起初的震驚過後,端方飛快就鎮定下來。他看著顏烈還能笑一笑:「攝政王,好巧。」

不巧,這一點也不巧。

顏烈連笑容都懶得應酬一個,只對燕三郎道了一句:「多謝清樂伯幫忙,助我手刃仇人!」而後就轉對端方道,「不用裝傻充楞,我們之間的帳該好好算一算了。」

端方向燕三郎瞥去一眼,目光陰冷。

先前他還覺得燕時初沒有襲擊他的理由,原來這便是了麼——燕時初和顏烈聯手了?

顏烈這廝也太不要臉,扯著燕小三往混水裡趟!千歲忍不住氣笑了:「別來胡說八道,誰幫你了?你們狗咬狗,關我們p事!」

顏烈向她笑了笑,也不反駁,只對鐵太傅道:「殺了他。」

攝政王不聽辯解,連話都不想跟端方多說一句,只想乾脆利落地弄死端方,讓他為宣國近兩年的動亂償命、給自己的手足報仇。

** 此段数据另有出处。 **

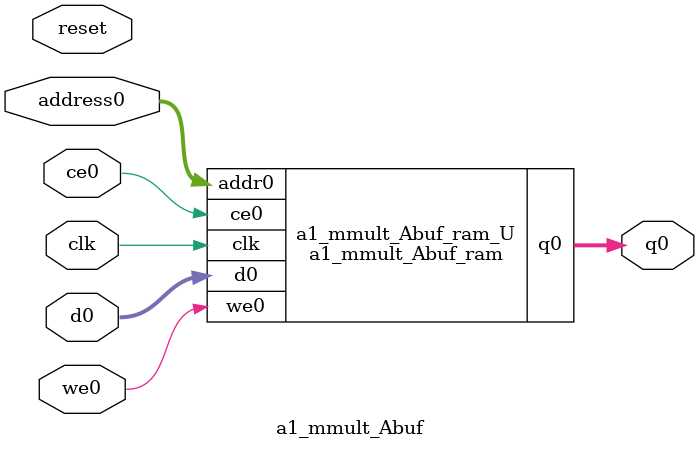
<source format=v>

`timescale 1 ns / 1 ps
module a1_mmult_Abuf_ram (addr0, ce0, d0, we0, q0,  clk);

parameter DWIDTH = 32;
parameter AWIDTH = 10;
parameter MEM_SIZE = 1024;

input[AWIDTH-1:0] addr0;
input ce0;
input[DWIDTH-1:0] d0;
input we0;
output reg[DWIDTH-1:0] q0;
input clk;

(* ram_style = "block" *)reg [DWIDTH-1:0] ram[0:MEM_SIZE-1];




always @(posedge clk)  
begin 
    if (ce0) 
    begin
        if (we0) 
        begin 
            ram[addr0] <= d0; 
            q0 <= d0;
        end 
        else 
            q0 <= ram[addr0];
    end
end


endmodule


`timescale 1 ns / 1 ps
module a1_mmult_Abuf(
    reset,
    clk,
    address0,
    ce0,
    we0,
    d0,
    q0);

parameter DataWidth = 32'd32;
parameter AddressRange = 32'd1024;
parameter AddressWidth = 32'd10;
input reset;
input clk;
input[AddressWidth - 1:0] address0;
input ce0;
input we0;
input[DataWidth - 1:0] d0;
output[DataWidth - 1:0] q0;



a1_mmult_Abuf_ram a1_mmult_Abuf_ram_U(
    .clk( clk ),
    .addr0( address0 ),
    .ce0( ce0 ),
    .we0( we0 ),
    .d0( d0 ),
    .q0( q0 ));

endmodule


</source>
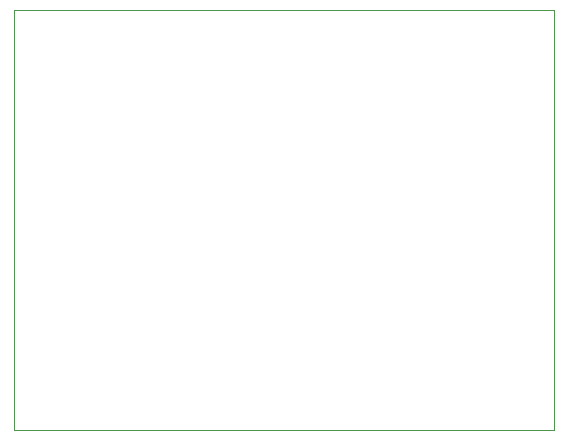
<source format=gbr>
G04 #@! TF.GenerationSoftware,KiCad,Pcbnew,(5.1.6)-1*
G04 #@! TF.CreationDate,2020-07-25T06:59:08+02:00*
G04 #@! TF.ProjectId,kiCad,6b694361-642e-46b6-9963-61645f706362,rev?*
G04 #@! TF.SameCoordinates,Original*
G04 #@! TF.FileFunction,Profile,NP*
%FSLAX46Y46*%
G04 Gerber Fmt 4.6, Leading zero omitted, Abs format (unit mm)*
G04 Created by KiCad (PCBNEW (5.1.6)-1) date 2020-07-25 06:59:08*
%MOMM*%
%LPD*%
G01*
G04 APERTURE LIST*
G04 #@! TA.AperFunction,Profile*
%ADD10C,0.050000*%
G04 #@! TD*
G04 APERTURE END LIST*
D10*
X114300000Y-57150000D02*
X114300000Y-92710000D01*
X68580000Y-57150000D02*
X114300000Y-57150000D01*
X68580000Y-92710000D02*
X68580000Y-57150000D01*
X114300000Y-92710000D02*
X68580000Y-92710000D01*
M02*

</source>
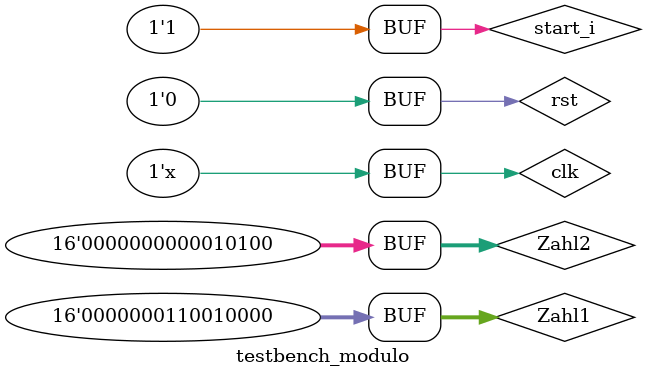
<source format=v>
module testbench_modulo (


);

    reg clk = 'd0;
    reg rst;
    reg start_i = 'd0;

    wire [15:0]  ergebnis;
    wire valid;
    reg [15:0] Zahl1 = 16'd400;
    reg [15:0] Zahl2 = 16'd20;

    modulo_top modulo_top(

    	.rst(rst), 
        .clk(clk), 
        .start_i(start_i),
    	.Zahl1_i(Zahl1), 
        .Zahl2_i(Zahl2),
    	.valid_o(valid),
    	.ergebnis_o(ergebnis)
    );

    initial begin
        #5  start_i = 1'd1;
            rst     = 1'd1;
        #2  rst     = 1'd0;


        //#200    Zahl1 = 16'd9540;
        //        Zahl2 = 16'd5175;   
    	
    end

    always
    #5 clk = !clk;



endmodule
</source>
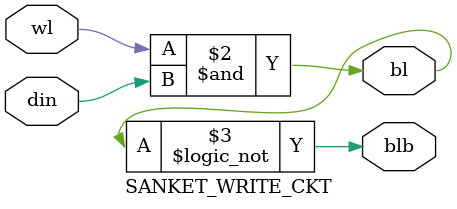
<source format=v>
module SANKET_WRITE_CKT(bl,blb,wl,din);
  input wl,din;
  output reg bl,blb;
  always @(wl,din) begin
    bl = wl & din;
    blb = !bl;
  end
endmodule
</source>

再說顏烈在這裡也不是全無忌憚,復仇一定要快准狠,免得節外生枝。

鐵太傅森然應了一聲好,舉著一雙銅瓜錘就沖了上去。這不是馬戰,他沒帶來從前打仗最順手的矛槍,而是祭出了這一對重達二百斤的錘子。算上他本身的驚人臂力,尋常人被打中了大概也只有變作一灘肉泥的份兒。

其餘十多人同樣抄傢伙上。

端方終於變了臉色。

他猛提丹田之氣,結果身體裡面依舊空空如也。

不知為何,他現在也等同於普通人了,沒有修為,沒有真力,沒有……自保的力量!

他飛快後退,口中疾聲道:「王爺沉疴難愈,就不想著保自己一命?」既然對方已經認定他是當年動亂的幕後真兇,再粉飾也是無用,不如痛快些兒談談條件。

顏烈聽了,心中更怒。

端方這就是變相地承認,他才是勾結端木景、殺掉顏燾、毒害玉太妃的真兇!

好在自己已經從燕時初那裡弄到了解藥,病癒指日可待。

過去兩年,整個宣國都受這廝愚弄至此!想到這裡,顏烈心頭一把怒火險些燒破胸腔。

「殺!」他大步沖向前去,「碎屍萬段!」

端方反身就逃,不顧動作狼狽。

識時務者為俊傑。沒有修為,他都拿不下鐵太傅,更不用說對方人多勢眾了。

燕三郎看顏烈舉動,心中的怪異之感越發升騰。

顏烈追殺端方,速度居然不比鐵太傅慢!

這可太奇怪了,奄奄一息的病人突然奮起逐鹿,無論從事實還是從情理都說不過去。

千歲顯然也注意到這一點,一臉驚訝道:「從頭到尾一聲未咳,顏烈的病好了?」

是了,顏烈今晚突兀現身以後,狀態好得讓人難以置信,居然連咳嗽都沒一聲了。要知道下午之前,他還像個癆病鬼似地。

燕三郎目光追隨顏方,這人已經逃進巷子裡去了。

少年臉色一變,忽然問千歲:「你能召出琉璃燈麼?」

「能啊。」她理所當然答了一句,隨後打了個響指,「嗒!」

什麼也沒發生。

那盞泛著青幽光芒的小燈並未從虛空浮現。

千歲一怔,又打了個響指。

聲音很響,但手邊還是空無一物。

「我的燈呢?」她大驚失色,忽然一把抓住路邊的樹幹。

阿修羅用上力氣,把這棵柿子樹抓得簌簌一抖。

然而,它並未應聲折斷。

燕三郎沉聲道:「我們的修為消失了。」

他強提幾次真力,指令都如泥牛入海,這一驚也是非同小可。

對異士而言,修為是護身符,更是最後的保命手段。他的真力龍得來不易,已經運用得如臂使指,怎可能說沒就沒?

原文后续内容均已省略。